THE TASK. Which of the lines below hold the word "political"? Pull each of them out.

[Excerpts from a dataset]
===

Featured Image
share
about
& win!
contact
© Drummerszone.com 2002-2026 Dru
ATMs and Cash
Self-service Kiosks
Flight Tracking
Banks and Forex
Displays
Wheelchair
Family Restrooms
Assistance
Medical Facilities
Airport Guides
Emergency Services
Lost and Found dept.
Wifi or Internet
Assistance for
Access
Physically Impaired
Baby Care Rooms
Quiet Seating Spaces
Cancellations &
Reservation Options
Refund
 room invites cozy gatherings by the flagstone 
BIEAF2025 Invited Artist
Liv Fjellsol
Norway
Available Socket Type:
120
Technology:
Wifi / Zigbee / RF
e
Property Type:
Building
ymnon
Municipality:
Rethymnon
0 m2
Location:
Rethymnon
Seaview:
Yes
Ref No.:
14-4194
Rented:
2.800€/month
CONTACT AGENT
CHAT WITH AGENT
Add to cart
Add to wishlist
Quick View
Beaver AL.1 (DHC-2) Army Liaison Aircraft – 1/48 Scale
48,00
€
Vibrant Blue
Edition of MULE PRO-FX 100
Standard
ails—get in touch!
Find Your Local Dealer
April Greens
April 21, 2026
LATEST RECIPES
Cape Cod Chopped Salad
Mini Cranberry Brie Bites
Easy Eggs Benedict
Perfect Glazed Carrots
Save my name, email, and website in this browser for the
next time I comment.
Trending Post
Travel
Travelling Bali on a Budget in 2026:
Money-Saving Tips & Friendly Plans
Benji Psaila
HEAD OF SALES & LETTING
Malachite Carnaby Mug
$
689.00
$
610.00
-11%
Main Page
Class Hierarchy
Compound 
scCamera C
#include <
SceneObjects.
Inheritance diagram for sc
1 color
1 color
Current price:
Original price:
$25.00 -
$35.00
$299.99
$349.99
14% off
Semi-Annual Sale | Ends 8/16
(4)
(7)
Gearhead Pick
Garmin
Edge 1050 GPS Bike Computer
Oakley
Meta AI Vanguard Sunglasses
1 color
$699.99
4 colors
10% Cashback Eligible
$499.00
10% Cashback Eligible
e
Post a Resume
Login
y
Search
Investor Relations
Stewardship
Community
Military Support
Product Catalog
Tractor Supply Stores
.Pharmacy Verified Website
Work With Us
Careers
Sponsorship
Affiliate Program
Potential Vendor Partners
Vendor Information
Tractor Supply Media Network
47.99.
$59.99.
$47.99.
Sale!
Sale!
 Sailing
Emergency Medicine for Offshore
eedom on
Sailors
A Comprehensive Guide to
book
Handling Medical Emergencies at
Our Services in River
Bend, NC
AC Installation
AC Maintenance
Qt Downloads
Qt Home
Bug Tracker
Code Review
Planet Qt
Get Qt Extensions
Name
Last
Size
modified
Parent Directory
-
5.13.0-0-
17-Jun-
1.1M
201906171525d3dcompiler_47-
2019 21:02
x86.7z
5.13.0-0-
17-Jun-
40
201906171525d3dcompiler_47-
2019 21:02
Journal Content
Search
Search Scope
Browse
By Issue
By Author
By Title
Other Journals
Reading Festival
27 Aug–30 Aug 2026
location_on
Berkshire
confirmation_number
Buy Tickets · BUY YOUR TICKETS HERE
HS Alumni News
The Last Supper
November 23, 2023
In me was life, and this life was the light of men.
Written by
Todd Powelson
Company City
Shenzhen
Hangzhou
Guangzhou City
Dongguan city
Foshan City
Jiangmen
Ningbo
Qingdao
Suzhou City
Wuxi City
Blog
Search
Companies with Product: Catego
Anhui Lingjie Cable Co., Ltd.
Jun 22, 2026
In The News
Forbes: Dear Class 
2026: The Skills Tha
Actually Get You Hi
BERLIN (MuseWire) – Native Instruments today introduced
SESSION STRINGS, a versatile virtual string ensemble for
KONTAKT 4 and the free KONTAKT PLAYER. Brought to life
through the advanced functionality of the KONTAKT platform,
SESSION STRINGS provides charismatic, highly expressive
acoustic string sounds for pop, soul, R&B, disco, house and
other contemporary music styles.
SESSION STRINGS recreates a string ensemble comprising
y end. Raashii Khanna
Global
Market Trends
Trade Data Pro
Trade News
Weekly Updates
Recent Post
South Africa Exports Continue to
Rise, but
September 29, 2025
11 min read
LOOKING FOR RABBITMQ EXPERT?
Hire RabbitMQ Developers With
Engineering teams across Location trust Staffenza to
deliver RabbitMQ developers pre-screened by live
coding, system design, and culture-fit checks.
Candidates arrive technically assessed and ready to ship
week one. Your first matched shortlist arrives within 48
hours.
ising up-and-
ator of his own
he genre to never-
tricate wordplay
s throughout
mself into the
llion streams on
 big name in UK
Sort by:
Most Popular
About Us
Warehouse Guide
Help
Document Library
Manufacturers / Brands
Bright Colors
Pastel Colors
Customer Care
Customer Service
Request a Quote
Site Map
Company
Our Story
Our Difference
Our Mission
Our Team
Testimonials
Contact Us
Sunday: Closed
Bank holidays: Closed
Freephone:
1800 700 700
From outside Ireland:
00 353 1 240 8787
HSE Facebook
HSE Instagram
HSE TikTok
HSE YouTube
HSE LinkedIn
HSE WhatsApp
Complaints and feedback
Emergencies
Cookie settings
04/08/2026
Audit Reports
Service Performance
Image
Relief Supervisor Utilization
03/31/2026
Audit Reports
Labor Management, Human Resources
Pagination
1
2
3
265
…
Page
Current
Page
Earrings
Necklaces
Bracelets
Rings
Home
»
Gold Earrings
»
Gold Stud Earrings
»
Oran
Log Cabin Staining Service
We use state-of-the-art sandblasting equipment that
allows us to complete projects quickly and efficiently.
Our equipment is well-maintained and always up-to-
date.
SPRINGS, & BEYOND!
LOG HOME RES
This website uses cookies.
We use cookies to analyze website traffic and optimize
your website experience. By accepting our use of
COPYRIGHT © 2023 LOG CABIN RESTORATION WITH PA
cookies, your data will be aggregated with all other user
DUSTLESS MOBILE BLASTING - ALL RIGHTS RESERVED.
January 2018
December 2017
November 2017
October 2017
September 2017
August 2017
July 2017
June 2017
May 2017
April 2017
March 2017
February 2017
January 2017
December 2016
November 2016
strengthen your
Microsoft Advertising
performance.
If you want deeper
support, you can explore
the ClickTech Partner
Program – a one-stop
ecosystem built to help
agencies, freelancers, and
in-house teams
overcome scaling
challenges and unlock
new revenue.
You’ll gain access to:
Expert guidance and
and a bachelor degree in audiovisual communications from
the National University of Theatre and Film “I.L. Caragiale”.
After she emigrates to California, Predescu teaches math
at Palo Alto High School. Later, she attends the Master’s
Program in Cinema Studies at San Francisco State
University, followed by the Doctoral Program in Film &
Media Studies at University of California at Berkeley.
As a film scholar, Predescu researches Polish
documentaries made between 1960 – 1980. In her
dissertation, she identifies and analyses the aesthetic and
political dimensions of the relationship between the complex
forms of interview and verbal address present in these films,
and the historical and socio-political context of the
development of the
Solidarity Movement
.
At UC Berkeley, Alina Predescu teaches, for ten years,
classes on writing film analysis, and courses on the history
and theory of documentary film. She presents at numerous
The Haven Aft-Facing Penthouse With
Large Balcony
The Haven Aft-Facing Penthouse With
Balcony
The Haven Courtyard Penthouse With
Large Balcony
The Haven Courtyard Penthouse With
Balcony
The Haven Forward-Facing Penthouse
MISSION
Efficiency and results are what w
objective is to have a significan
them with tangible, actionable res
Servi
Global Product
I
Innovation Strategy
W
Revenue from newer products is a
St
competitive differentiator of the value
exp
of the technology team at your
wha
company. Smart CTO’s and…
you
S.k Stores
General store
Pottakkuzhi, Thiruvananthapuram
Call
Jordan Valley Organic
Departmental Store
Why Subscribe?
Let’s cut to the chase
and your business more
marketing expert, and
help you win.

===

EXPECTED OUTPUT.
political dimensions of the relationship between the complex
and the historical and socio-political context of the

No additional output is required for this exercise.